The problem with beta-blockers, though, is that many of them aren’t selective enough, in terms of the cells with which they interfere. As suggested by their name, beta-blockers interfere with a set of cells in the body known as beta cells. These cells do many different things — some of them are involved with insulin release, while others are involved with adrenaline.

Since both of these hormones are produced by beta cells, beta-blockers that are meant to mitigate your adrenaline levels might also be impacting your insulin levels at the very same time.

As a result, while some beta blockers can be very effective at preventing certain types of blood-pressure-related heart issues, they can also present an inadvertent danger for diabetes development by interfering with your body’s production and use of insulin.

5. Statin Medications

Did you know that statin medications are the most-prescribed pharmaceutical in the United States? As problems like obesity and metabolic syndrome continue to be more and more persistent in the United States, statin medications become more and more commonly prescribed, in the hopes that they’ll combat some of the ancillary problems that can so dangerously present themselves.

High cholesterol can be a huge health problem, but its overwhelming ubiquity has led to a dangerous reliance on statin medications. The more we learn about statin medications, the more we learn that they can potentially have dangerous implications not just on our nervous systems, but on our blood sugar levels as well.

Many of your nerve fibers are coated with something known as the myelin sheath. Think of it as being similar to the rubber coating you’d find on any standard electrical wire. The myelin sheath wraps around your nerves, keeping them protected and helping to encourage their conductivity.

The myelin sheath is made of fats and proteins…and a certain type of cholesterol in your body is instrumental in its production and maintenance. Medications targeting the reduction of fats inadvertently negatively impact the protective covering of your peripheral nerves.

Further complicating the issue, institutions like the Mayo Clinic have found that statin drugs can increase blood glucose levels in a way that presents a pretty serious risk for type 2 diabetes.

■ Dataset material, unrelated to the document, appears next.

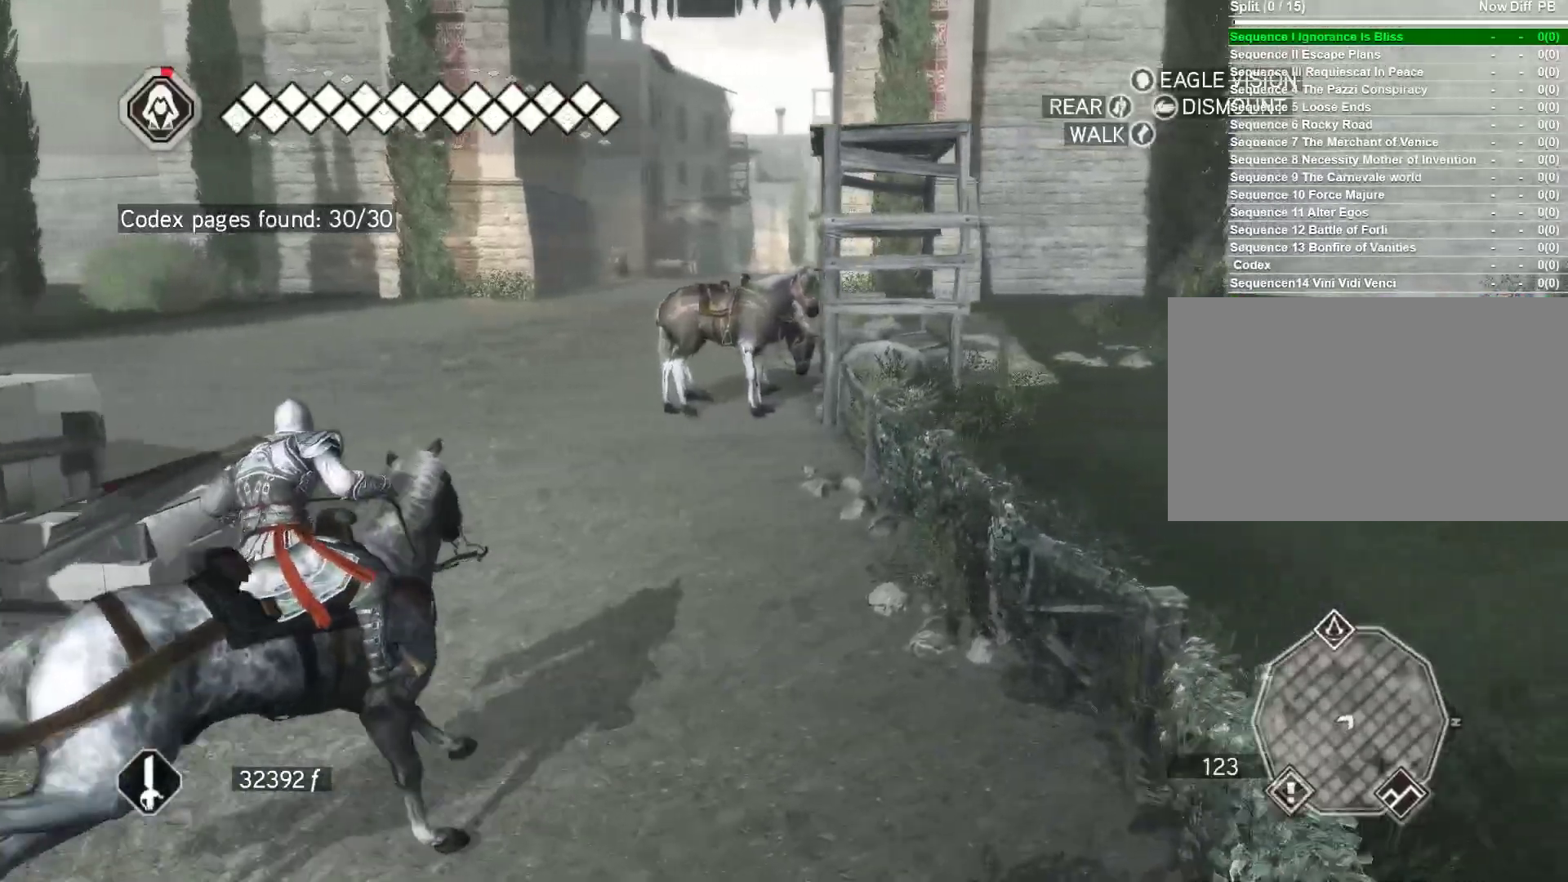
{"keys": ["a", "w"], "mouse": [], "events": [[133, "w", "up"], [467, "w", "down"]]}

Another research team, as reported in Medical News Today, found that statin medications “[activate] a very specific immune response, which [stops] insulin from doing its job properly.” Researchers also found in October 2016 that statins can inhibit glucose transporters, which essentially make it harder for your body to metabolize these sugars, allowing them to build up in your blood. They also found that lowered levels of cholesterol can indirectly mess with insulin production, but more research on this point is needed to fully understand why.

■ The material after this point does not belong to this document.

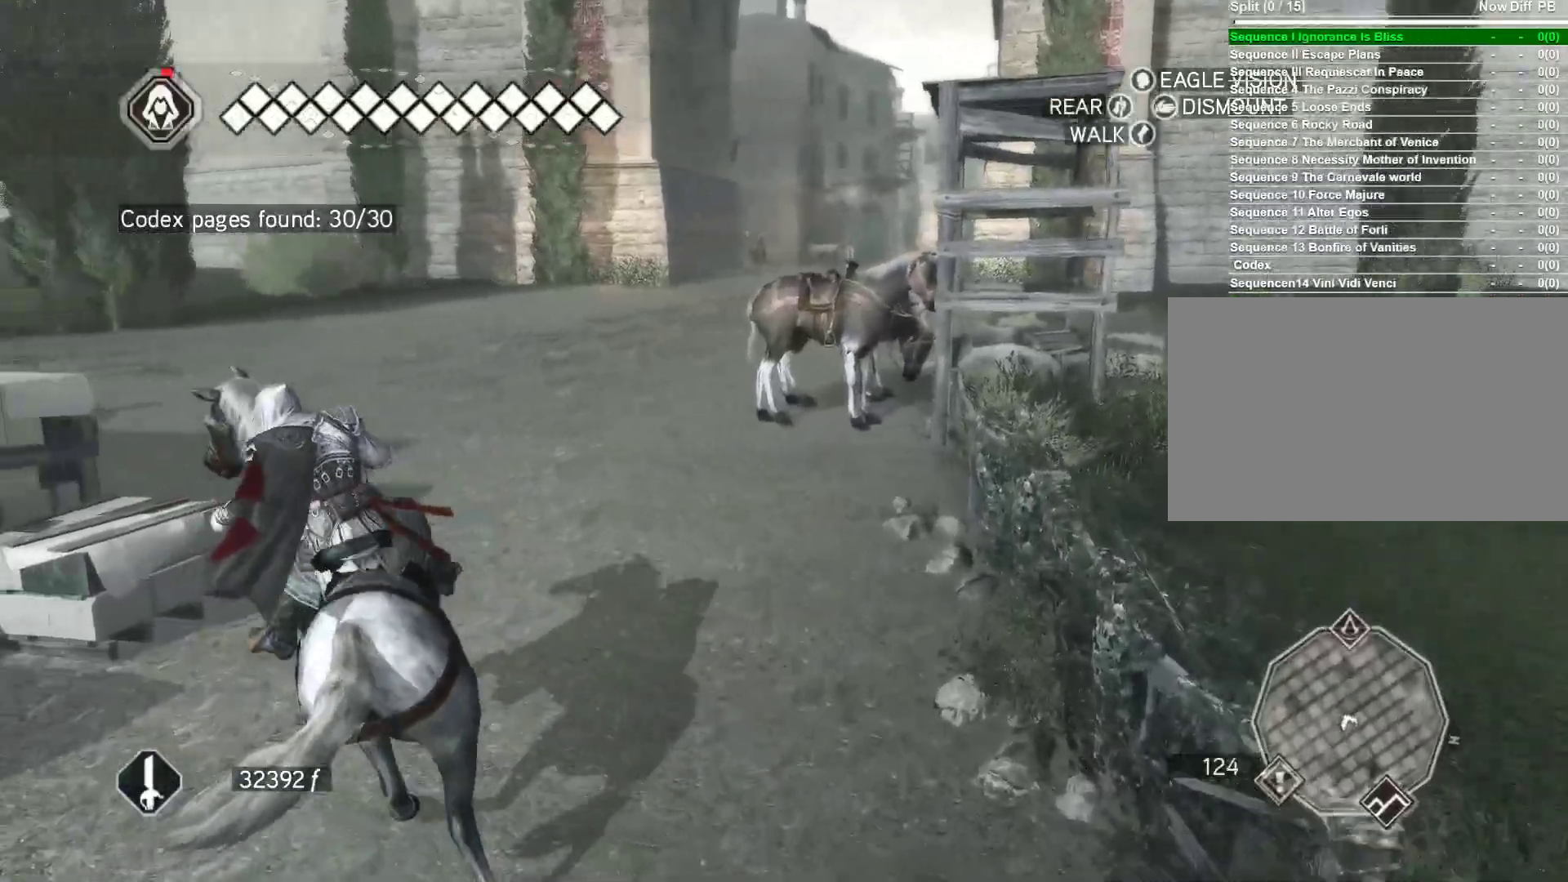
{"keys": ["d", "w"], "mouse": ["right"], "events": [[17, "a", "up"], [150, "mouse_right", "down"], [383, "d", "down"]]}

Check with Your Doctor to Understand Risks (and Possible Alternatives)

Here’s the thing about your blood sugar — it has a very direct relationship with the foods that you put in your body. Diet and lifestyle choices are one of the biggest ways to impact your glucose levels, in both the long and short terms.

Many of the medications that can contribute to elevated blood sugar levels accomplish things that can be at least helped along with the right dietary choices and lifestyle changes.

All this being said? Sometimes pharmaceuticals are still necessary. Ask your doctor about what risks your medications might present, and see if there are ways to mitigate those risks.